Occurrence of diphtheria in and around Calcutta was found to vary from 3 to 7 thousand cases per year during the period of 1963-1968. In 1969, 8366 cases of diphtheria were admitted to Infectious Disease Hospital, Calcutta. The disease was found to occur in all the wards of Calcutta Corporation, but certain wards such as 16, 36 and 56 had proportionately higher incidence. The morbidity and mortality rates in the city of Calcutta were found to vary from 0.29 to 1.34 and 0.02 to 0.06 per thousand respectively. A seasonal variation of the occurrence of the disease was noted with the highest incidence in the months of August and September. Of the 5882 patients studied, 78.29 percent belonged to the age group of 1 to 9 years.

Below 10 years, cases were more in males but females outnumbered the males above this age. Highest number of deaths(60 percent) was observed in children between 1 and 2 years. Morbidity rate amongst exposed population of this age group(1-2 years) was also found to be highest (484.04 per 1000).Usually not more than one person was affected in a family.

Second attack of diphtheria, though rare, was seen in 1.9 percent of cases. 3.1 percent of patients received immunization but the disease was mild in nature in all of them and none died.

2.3

SGOT in diphtheritic myocarditis
DN Guha Mazumder
National Conference on Infectious Disease, Bombay 1968.pp. 151-159.

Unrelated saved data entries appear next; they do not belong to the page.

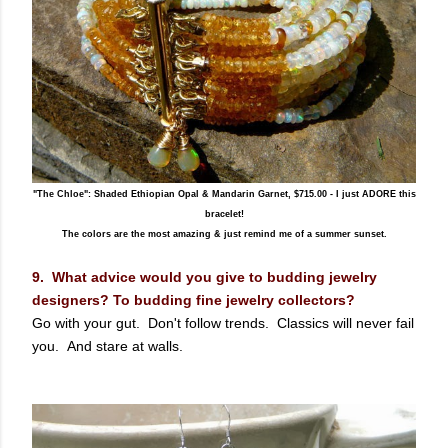
"The Chloe": Shaded Ethiopian Opal & Mandarin Garnet, $715.00 - I just ADORE this
bracelet!
The colors are the most amazing & just remind me of a summer sunset.
9. What advice would you give to budding jewelry
designers? To budding fine jewelry collectors?
Go with your gut. Don't follow trends. Classics will never fail
you. And stare at walls.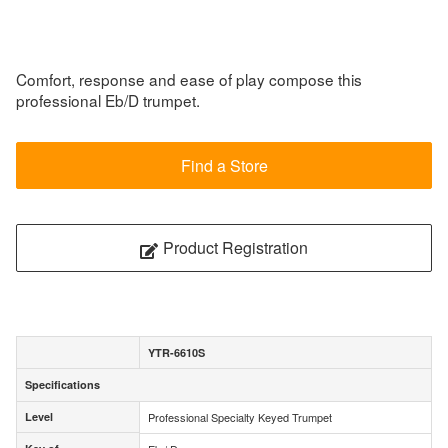
Comfort, response and ease of play compose this
professional Eb/D trumpet.
Find a Store
Product Registration
YTR-6610S
Specifications
Specifications
Level
Professional Specialty Keyed Trumpet
Level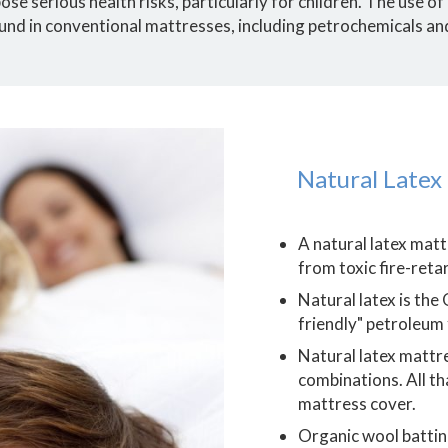
se serious health risks, particularly for children. The use of
und in conventional mattresses, including petrochemicals an
Natural Latex
A natural latex mat
from toxic fire-ret
Natural latex is the
friendly" petroleum
Natural latex mattre
combinations. All th
mattress cover.
Organic wool batting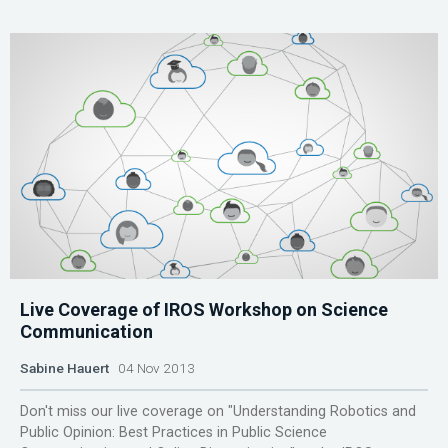
Live Coverage of IROS Workshop on Science
Communication
Sabine Hauert
04 Nov 2013
Don't miss our live coverage on "Understanding Robotics and
Public Opinion: Best Practices in Public Science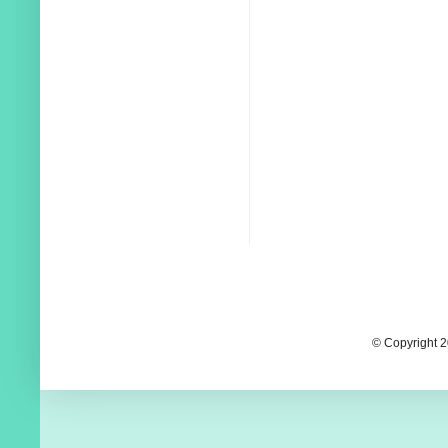
© Copyright 2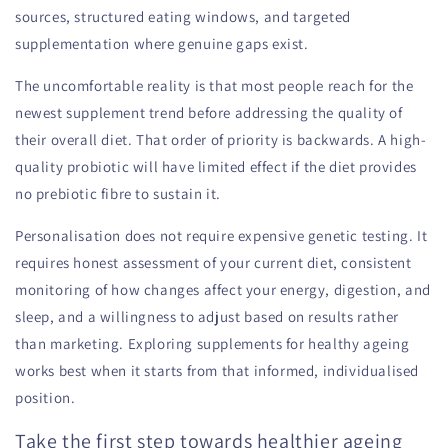
sources, structured eating windows, and targeted
supplementation where genuine gaps exist.
The uncomfortable reality is that most people reach for the
newest supplement trend before addressing the quality of
their overall diet. That order of priority is backwards. A high-
quality probiotic will have limited effect if the diet provides
no prebiotic fibre to sustain it.
Personalisation does not require expensive genetic testing. It
requires honest assessment of your current diet, consistent
monitoring of how changes affect your energy, digestion, and
sleep, and a willingness to adjust based on results rather
than marketing. Exploring supplements for healthy ageing
works best when it starts from that informed, individualised
position.
Take the first step towards healthier ageing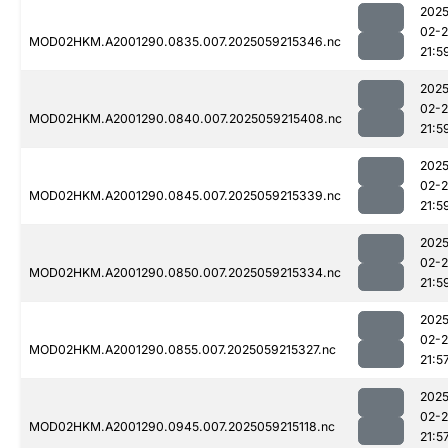
2025
02-
MOD02HKM.A2001290.0835.007.2025059215346.nc
21:5
2025
02-
MOD02HKM.A2001290.0840.007.2025059215408.nc
21:5
2025
02-
MOD02HKM.A2001290.0845.007.2025059215339.nc
21:5
2025
02-
MOD02HKM.A2001290.0850.007.2025059215334.nc
21:5
2025
02-
MOD02HKM.A2001290.0855.007.2025059215327.nc
21:5
2025
02-
MOD02HKM.A2001290.0945.007.2025059215118.nc
21:5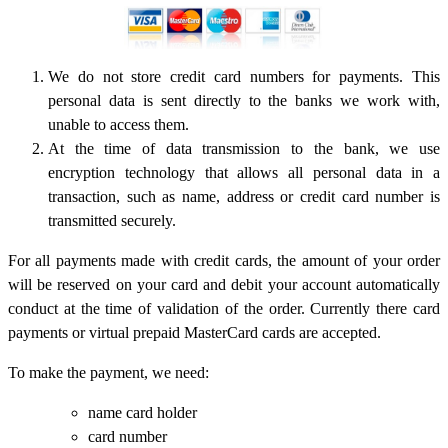
We do not store credit card numbers for payments. This
personal data is sent directly to the banks we work with,
unable to access them.
At the time of data transmission to the bank, we use
encryption technology that allows all personal data in a
transaction, such as name, address or credit card number is
transmitted securely.
For all payments made with credit cards, the amount of your order
will be reserved on your card and debit your account automatically
conduct at the time of validation of the order. Currently there card
payments or virtual prepaid MasterCard cards are accepted.
To make the payment, we need:
name card holder
card number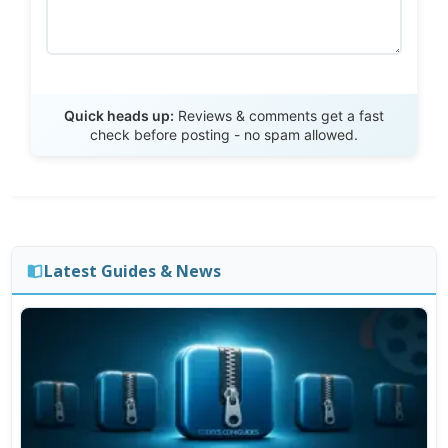
Send Review
Quick heads up:
Reviews & comments get a fast
check before posting - no spam allowed.
Latest Guides & News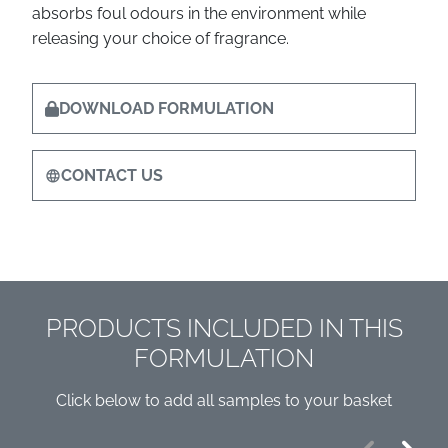
absorbs foul odours in the environment while
releasing your choice of fragrance.
DOWNLOAD FORMULATION
CONTACT US
PRODUCTS INCLUDED IN THIS
FORMULATION
Click below to add all samples to your basket
Previous
Next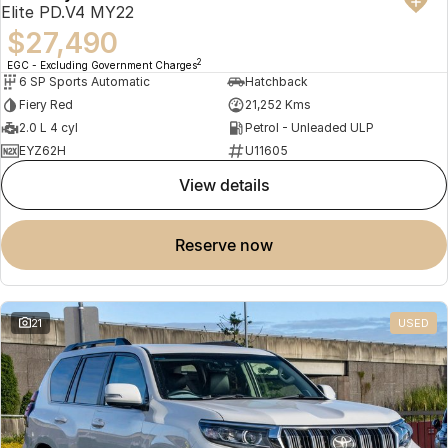
Elite PD.V4 MY22
$27,490
2
EGC - Excluding Government Charges
6 SP Sports Automatic
Hatchback
Fiery Red
21,252 Kms
2.0 L 4 cyl
Petrol - Unleaded ULP
EYZ62H
U11605
view details
reserve now
21
USED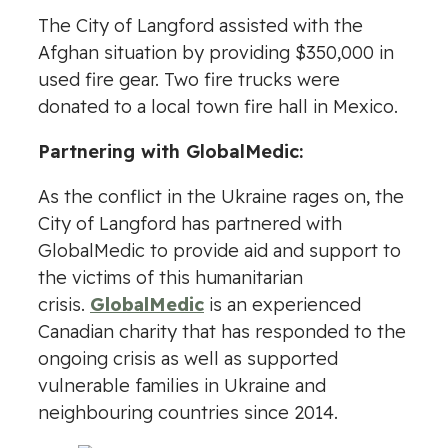
The City of Langford assisted with the
Afghan situation by providing $350,000 in
used fire gear. Two fire trucks were
donated to a local town fire hall in Mexico.
Partnering with GlobalMedic:
As the conflict in the Ukraine rages on, the
City of Langford has partnered with
GlobalMedic to provide aid and support to
the victims of this humanitarian
crisis.
GlobalMedic
is an experienced
Canadian charity that has responded to the
ongoing crisis as well as supported
vulnerable families in Ukraine and
neighbouring countries since 2014.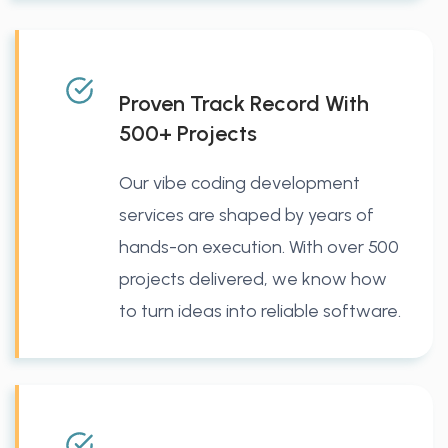
Proven Track Record With
500+ Projects
Our vibe coding development
services are shaped by years of
hands-on execution. With over 500
projects delivered, we know how
to turn ideas into reliable software.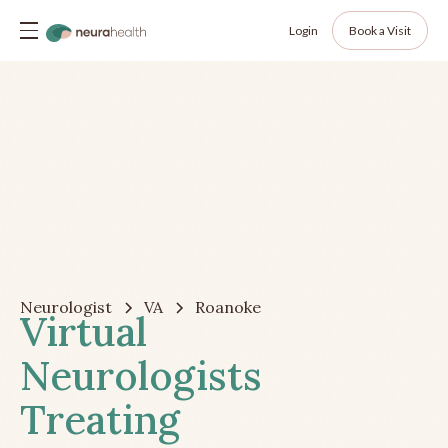
Login
Book a Visit
Neurologist
VA
Roanoke
Virtual
Neurologists
Treating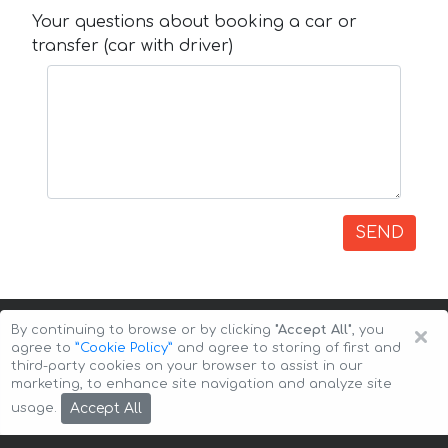
Your questions about booking a car or
transfer (car with driver)
SEND
×
By continuing to browse or by clicking
"Accept All"
, you
agree to
”Cookie Policy”
and agree to storing of first and
third-party cookies on your browser to assist in our
marketing, to enhance site navigation and analyze site
Copyright © 2026 Auto-Arenda
Cookie Policy
Accept All
usage.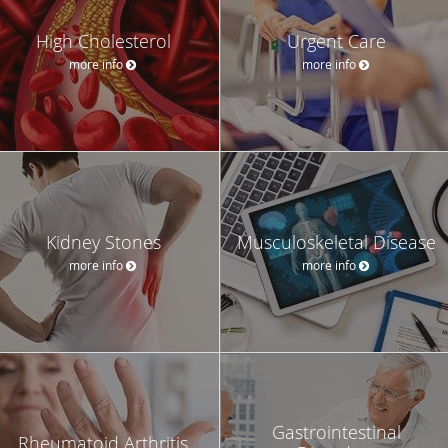
High Cholesterol
Urgent Care
more info
more info
Kidney Stones
Musculoskeletal Disease
more info
more info
Gastrointestinal
Rheumatoid Arthritis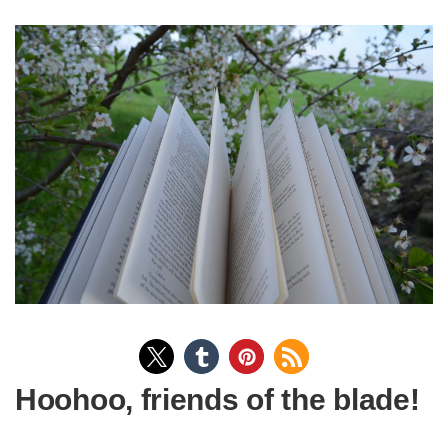
Hoohoo, friends of the blade!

Sixty seven bacteriologically proved cases of faucial diphtheria of varying severity were investigated clinically and by serial electrocardiography. Autopsy was done in 6 out of 7 fatal cases.Forty two patients had myocarditis. Serial estimations of SGO-T were done in all the 67 cases.31 patients, all showing signs of myocarditis had elevated enzyme levels, the maximum being 533KU/ml, serial estimations in favourable cases showing decreasing values. In 2 cases of myocarditis,ECG did not reveal any abnormality,but definite elevation of the enzyme levels were noticed. In 4 others,though the initial ECGs were normal this become abnormal subsequently, but their SGO-T values were raised from the very beginning.